The storage volume is 96% full. Check if garbage collection has been running:

$ kubectl logs -n harbor deploy/harbor-jobservice --since=168h | grep "gc"
2026-03-16T02:00:00Z [INFO] Starting garbage collection
2026-03-16T02:00:45Z [ERROR] GC failed: filesystem is almost full, refusing to operate
2026-03-16T02:00:45Z [INFO] GC completed with errors

Phase 2: Linux Ops Investigation (Root Cause)

The registry's persistent volume is almost full. Garbage collection has been failing for at least 3 days. Without GC, orphaned layers accumulate. But the real problem is worse — the filesystem filled up during a push operation, causing a partial write:

$ kubectl logs -n harbor harbor-registry-0 --since=72h | grep -i "error\|write\|disk"
2026-03-17T14:22:31Z [ERROR] blob upload failed: write /storage/docker/registry/v2/blobs/sha256/a8/a8f2b.../data: no space left on device
2026-03-17T14:22:31Z [WARN] partial blob written, metadata committed but data incomplete

Three days ago, a cache push partially succeeded — the manifest was updated to reference sha256:a8f2b... but the actual blob write failed due to disk full. The manifest now points to a non-existent blob. Every build that tries to use this cache hits the missing blob and fails.

Check what is consuming the space:

$ kubectl exec -it harbor-registry-0 -n harbor -- \
    find /storage -name "data" -size +100M | head -10 | xargs du -sh
12G     /storage/docker/registry/v2/blobs/sha256/3c/3c8d.../data
8.4G    /storage/docker/registry/v2/blobs/sha256/f1/f192.../data
5.2G    /storage/docker/registry/v2/blobs/sha256/b7/b7a4.../data

Old, untagged image layers consuming gigabytes. These should have been cleaned up by GC.

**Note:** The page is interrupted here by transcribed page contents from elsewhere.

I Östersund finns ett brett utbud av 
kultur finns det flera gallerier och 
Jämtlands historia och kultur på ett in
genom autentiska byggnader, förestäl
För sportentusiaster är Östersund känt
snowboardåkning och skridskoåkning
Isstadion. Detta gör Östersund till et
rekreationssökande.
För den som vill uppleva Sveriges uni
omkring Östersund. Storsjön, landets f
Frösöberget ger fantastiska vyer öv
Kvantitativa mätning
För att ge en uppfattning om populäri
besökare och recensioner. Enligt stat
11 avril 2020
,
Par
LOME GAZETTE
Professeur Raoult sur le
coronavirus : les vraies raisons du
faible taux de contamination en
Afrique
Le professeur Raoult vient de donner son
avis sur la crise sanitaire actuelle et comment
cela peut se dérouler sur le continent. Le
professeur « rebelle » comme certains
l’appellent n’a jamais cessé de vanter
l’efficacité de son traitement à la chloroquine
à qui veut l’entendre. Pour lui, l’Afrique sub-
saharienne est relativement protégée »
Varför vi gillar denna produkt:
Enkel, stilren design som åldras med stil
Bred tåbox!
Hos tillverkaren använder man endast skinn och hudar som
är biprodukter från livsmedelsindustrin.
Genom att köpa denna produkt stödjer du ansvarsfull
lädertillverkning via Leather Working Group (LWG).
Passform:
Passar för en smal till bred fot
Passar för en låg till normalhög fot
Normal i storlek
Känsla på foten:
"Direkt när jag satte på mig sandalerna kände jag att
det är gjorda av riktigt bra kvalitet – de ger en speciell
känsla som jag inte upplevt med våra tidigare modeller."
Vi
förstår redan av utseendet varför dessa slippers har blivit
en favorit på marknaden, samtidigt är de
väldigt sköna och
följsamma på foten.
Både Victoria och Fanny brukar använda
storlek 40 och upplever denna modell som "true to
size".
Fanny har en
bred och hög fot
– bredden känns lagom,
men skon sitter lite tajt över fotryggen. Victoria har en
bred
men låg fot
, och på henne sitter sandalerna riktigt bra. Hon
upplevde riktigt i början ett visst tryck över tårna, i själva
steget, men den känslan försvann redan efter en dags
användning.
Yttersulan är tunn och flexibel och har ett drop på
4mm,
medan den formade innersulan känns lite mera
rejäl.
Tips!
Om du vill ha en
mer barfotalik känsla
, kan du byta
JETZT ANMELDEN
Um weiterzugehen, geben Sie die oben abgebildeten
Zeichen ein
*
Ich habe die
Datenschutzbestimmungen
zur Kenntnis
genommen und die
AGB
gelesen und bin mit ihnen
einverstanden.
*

Domain Bridge: Why This Crossed Domains

Key insight: The symptom was a CI pipeline failure (devops_tooling), the root cause was a corrupted cache blob caused by a disk-full condition on the registry's persistent volume (linux_ops), and the fix requires running registry garbage collection and resizing the volume (kubernetes_ops). This is common because: container image registries are storage-intensive services. Without garbage collection, they fill their volumes with orphaned layers. A full disk can corrupt cache manifests, and CI pipelines break when their cache references become invalid.

Root Cause

The Harbor registry's 50GB persistent volume filled to 96%. Garbage collection had been failing for days due to the full filesystem. During a CI cache push, the disk ran out of space mid-write — the cache manifest was updated to reference a new blob, but the blob data was never fully written. All subsequent CI builds failed because the cache manifest pointed to a non-existent layer.